■ EXCERPTED DATA ■
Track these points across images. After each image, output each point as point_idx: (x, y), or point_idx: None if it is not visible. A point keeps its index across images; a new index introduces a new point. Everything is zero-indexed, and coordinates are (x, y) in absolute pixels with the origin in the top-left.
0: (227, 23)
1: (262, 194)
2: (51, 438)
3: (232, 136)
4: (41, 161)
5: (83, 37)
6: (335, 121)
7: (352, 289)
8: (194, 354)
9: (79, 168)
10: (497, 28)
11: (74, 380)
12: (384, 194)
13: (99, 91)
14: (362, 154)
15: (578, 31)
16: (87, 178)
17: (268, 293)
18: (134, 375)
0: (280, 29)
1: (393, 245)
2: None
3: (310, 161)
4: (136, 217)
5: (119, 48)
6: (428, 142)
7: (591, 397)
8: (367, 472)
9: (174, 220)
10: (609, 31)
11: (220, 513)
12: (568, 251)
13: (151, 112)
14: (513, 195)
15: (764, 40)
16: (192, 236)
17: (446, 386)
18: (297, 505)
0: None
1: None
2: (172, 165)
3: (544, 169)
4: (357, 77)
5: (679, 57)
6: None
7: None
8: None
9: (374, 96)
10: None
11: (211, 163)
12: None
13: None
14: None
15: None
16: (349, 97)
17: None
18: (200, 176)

■ EXERCISE PROMPT ■
Convert every line of the entries above into a JSON list of strings, one string per line, with blank lines left out.

■ REPLY TO THE EXERCISE ■
[
  "Track these points across images. After each image, output each point as point_idx: (x, y), or point_idx: None if it is not visible. A point keeps its index across images; a new index introduces a new point. Everything is zero-indexed, and coordinates are (x, y) in absolute pixels with the origin in the top-left.",
  "0: (227, 23)",
  "1: (262, 194)",
  "2: (51, 438)",
  "3: (232, 136)",
  "4: (41, 161)",
  "5: (83, 37)",
  "6: (335, 121)",
  "7: (352, 289)",
  "8: (194, 354)",
  "9: (79, 168)",
  "10: (497, 28)",
  "11: (74, 380)",
  "12: (384, 194)",
  "13: (99, 91)",
  "14: (362, 154)",
  "15: (578, 31)",
  "16: (87, 178)",
  "17: (268, 293)",
  "18: (134, 375)",
  "0: (280, 29)",
  "1: (393, 245)",
  "2: None",
  "3: (310, 161)",
  "4: (136, 217)",
  "5: (119, 48)",
  "6: (428, 142)",
  "7: (591, 397)",
  "8: (367, 472)",
  "9: (174, 220)",
  "10: (609, 31)",
  "11: (220, 513)",
  "12: (568, 251)",
  "13: (151, 112)",
  "14: (513, 195)",
  "15: (764, 40)",
  "16: (192, 236)",
  "17: (446, 386)",
  "18: (297, 505)",
  "0: None",
  "1: None",
  "2: (172, 165)",
  "3: (544, 169)",
  "4: (357, 77)",
  "5: (679, 57)",
  "6: None",
  "7: None",
  "8: None",
  "9: (374, 96)",
  "10: None",
  "11: (211, 163)",
  "12: None",
  "13: None",
  "14: None",
  "15: None",
  "16: (349, 97)",
  "17: None",
  "18: (200, 176)"
]